* Task brief *
An exact repetition of the data is required; no picture should appear in it.

* Data section *
***

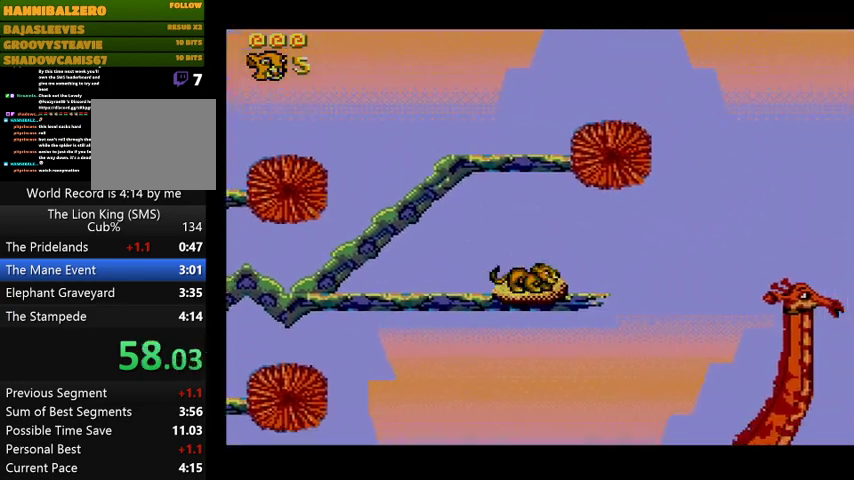
{"buttons": ["CROSS", "DPAD_RIGHT"], "events": []}
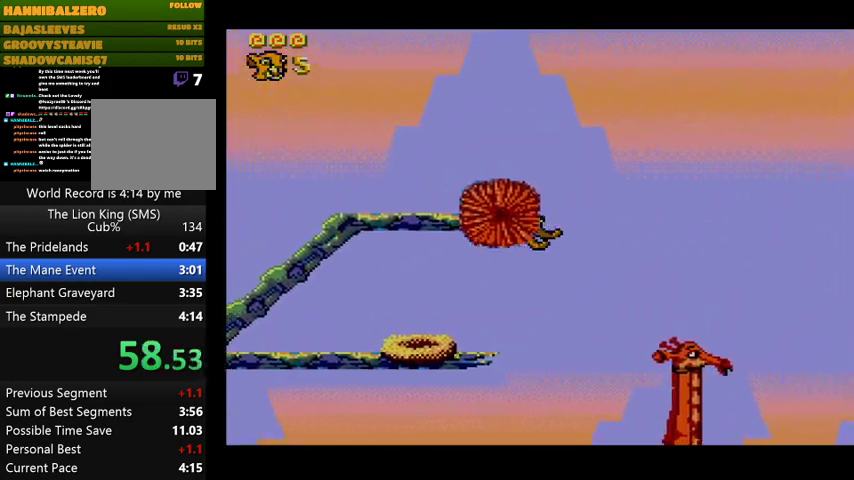
{"buttons": ["DPAD_RIGHT"], "events": [[200, "CROSS", "up"], [300, "DPAD_RIGHT", "up"], [467, "DPAD_RIGHT", "down"]]}
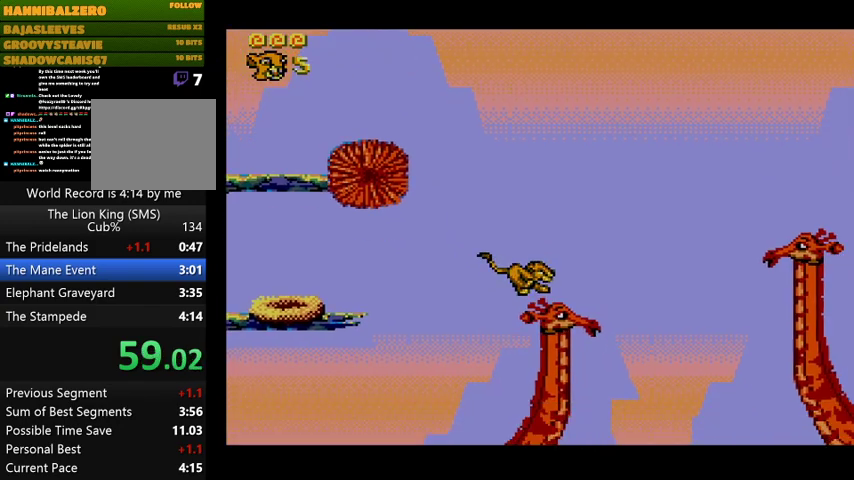
{"buttons": ["CROSS", "DPAD_RIGHT"], "events": [[100, "CROSS", "down"]]}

***

* Answer box *
{"buttons": ["CROSS", "DPAD_RIGHT"], "events": []}
{"buttons": ["DPAD_RIGHT"], "events": [[200, "CROSS", "up"], [300, "DPAD_RIGHT", "up"], [467, "DPAD_RIGHT", "down"]]}
{"buttons": ["CROSS", "DPAD_RIGHT"], "events": [[100, "CROSS", "down"]]}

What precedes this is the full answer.